05 DE JANEIRO DE 2019
PAULO GLEICH
DEVOTOS DA MADRUGADA
Desde que me alcança a memória, sempre fui um ser notívago. Quando criança, isso era um problema, pois o horário de sono estabelecido pelos pais (para que eles tivessem seu descanso) era muito mais cedo do que a hora em que meu corpo estava pronto para apagar. As luzes tinham que estar desligadas, e o quarto, em absoluto silêncio.
Como não havia na época as geringonças que hoje nos tiram o sono, como smartphones e tablets, tinha poucos recursos à minha disposição para enfrentar as horas que separavam o toque de recolher do momento de adormecer. Restava-me fantasiar, enxergando formas e vultos na penumbra do quarto, imaginando outras vidas, fazendo planos para futuros próximos e longínquos.
Quando ganhei de minha avó uma pequena lanterninha portátil a pilha, esta passou a ser minha companheira nas noites. Na clandestinidade, sob o cobertor, me entregava à leitura até ser finalmente chamado por Morfeu. Usava as pilhas, que comprava com minha minguada mesada, até seu último suspiro, quando o fraco lume amarelo finalmente expirava, me deixando novamente apenas com as luzes da imaginação.
Já adolescente, proprietário orgulhoso de um walkman, fui avançando madrugada adentro, seguindo atento a programação do rádio, companheiro dos insones e solitários. À espera do sono, ampliava meu repertório musical e informativo e, quando havia abundância de pilhas, acompanhado também da leitura à luz da lanterninha. Acho que nunca fui flagrado em minha transgressão noturna, talvez contasse com a silenciosa complacência dos pais.
Jovem adulto, tomei posse da madrugada de vez: não havia mais horários controlados, gozava a noite como em uma desforra daqueles tempos de clandestinidade. Além da música e da leitura, passou a ser minha companheira a internet, na época discada, que ficava acessível após a meia-noite, quando se pagava um pulso por ligação. O nascer do sol era o toque de recolher e a manhã, o tempo de dormir.

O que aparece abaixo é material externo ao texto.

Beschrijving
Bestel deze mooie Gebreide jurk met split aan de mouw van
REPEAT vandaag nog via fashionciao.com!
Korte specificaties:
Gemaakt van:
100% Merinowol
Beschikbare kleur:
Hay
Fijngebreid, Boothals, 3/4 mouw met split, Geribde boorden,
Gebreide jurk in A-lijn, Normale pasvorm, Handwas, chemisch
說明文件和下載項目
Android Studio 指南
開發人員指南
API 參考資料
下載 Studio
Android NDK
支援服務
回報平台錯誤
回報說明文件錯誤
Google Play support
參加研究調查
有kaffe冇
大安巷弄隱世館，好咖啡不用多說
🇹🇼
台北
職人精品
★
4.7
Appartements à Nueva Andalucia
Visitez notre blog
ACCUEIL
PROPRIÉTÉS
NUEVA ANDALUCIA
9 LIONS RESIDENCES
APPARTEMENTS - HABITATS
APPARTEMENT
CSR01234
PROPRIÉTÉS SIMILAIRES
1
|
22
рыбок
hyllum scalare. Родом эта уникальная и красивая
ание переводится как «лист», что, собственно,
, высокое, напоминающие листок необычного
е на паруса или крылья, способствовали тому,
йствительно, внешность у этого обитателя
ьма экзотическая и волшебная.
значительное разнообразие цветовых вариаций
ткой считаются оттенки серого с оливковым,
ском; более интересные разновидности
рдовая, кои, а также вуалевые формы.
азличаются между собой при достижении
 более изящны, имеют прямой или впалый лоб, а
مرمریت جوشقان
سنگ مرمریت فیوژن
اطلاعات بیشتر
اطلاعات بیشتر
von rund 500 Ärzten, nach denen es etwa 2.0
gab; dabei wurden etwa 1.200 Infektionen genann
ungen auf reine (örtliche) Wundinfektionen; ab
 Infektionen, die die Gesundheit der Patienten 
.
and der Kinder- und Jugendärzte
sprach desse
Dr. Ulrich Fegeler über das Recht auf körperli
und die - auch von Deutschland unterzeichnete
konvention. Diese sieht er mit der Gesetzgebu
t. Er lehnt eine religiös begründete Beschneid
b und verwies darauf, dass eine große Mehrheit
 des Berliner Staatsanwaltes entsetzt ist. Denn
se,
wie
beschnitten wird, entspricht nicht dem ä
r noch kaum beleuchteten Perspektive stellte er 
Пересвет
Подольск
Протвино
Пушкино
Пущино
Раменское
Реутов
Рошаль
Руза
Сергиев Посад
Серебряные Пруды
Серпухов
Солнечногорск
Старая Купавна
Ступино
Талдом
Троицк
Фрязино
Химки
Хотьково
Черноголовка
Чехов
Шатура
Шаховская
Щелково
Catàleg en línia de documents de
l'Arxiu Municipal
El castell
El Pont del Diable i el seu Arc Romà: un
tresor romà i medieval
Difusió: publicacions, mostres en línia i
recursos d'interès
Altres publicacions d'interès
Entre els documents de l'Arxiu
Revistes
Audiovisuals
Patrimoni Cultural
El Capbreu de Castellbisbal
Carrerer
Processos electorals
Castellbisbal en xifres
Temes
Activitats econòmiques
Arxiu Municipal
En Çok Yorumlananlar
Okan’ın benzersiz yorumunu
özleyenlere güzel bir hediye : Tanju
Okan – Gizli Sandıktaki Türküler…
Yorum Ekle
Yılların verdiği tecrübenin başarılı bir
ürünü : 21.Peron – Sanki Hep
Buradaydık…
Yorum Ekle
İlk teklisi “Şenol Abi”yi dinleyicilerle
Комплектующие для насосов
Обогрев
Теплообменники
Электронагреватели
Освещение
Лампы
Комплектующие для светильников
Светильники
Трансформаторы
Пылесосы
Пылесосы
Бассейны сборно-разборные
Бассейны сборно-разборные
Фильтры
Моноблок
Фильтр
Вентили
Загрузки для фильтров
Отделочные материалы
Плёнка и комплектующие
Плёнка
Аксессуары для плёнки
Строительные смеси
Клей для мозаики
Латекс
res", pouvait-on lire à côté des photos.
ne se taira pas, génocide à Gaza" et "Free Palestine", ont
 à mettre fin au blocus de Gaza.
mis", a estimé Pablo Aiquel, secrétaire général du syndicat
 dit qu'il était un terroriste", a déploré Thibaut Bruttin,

Hoje, já não disponho mais das madrugadas como antes: os compromissos começam mais cedo, e o corpo, já menos flexível, se ressente da inversão de horários por muito tempo. Nos períodos de recesso e de férias, por alguns dias, volto ao meu hábitat natural: quando me dou conta, já é alta madrugada. Na volta às atividades, mesmo não tendo saído de Porto Alegre, há sempre algumas horas de jet lag a corrigir para retornar ao fuso normal.
Gosto da solidão e do silêncio, por isso a madrugada é uma companheira tão aprazível. Na cidade, somente a quietude da madrugada faz parar por algumas horas o constante ruído de fundo do qual já nem nos apercebemos. Diminuídos os estímulos externos, é momento propício para exercer a solidão criativa, seja ela a leitura, a escrita ou apenas devaneios. É também na madrugada que os insones se confrontam com sua escuridão, ofuscada pela luz do dia, que ali acaba exigindo passagem.
Confesso uma inveja ocasional dos diurnos, com sua inexplicável disposição matinal; porém reconheço minha impotência ante o chamado da madrugada. Sei que somos muitos os seus devotos, entre amantes do silêncio e angustiados solitários, e cabe-nos aceitar, resignados, o tributo que ela nos exige. Aos companheiros de madrugada, minha solidariedade e meus votos de que saibam aproveitar essas horas, que têm a vantagem de durar mais do que as do dia. Aos diurnos, fiquem tranquilos: nos ocupamos das sombras da madrugada enquanto vocês descansam.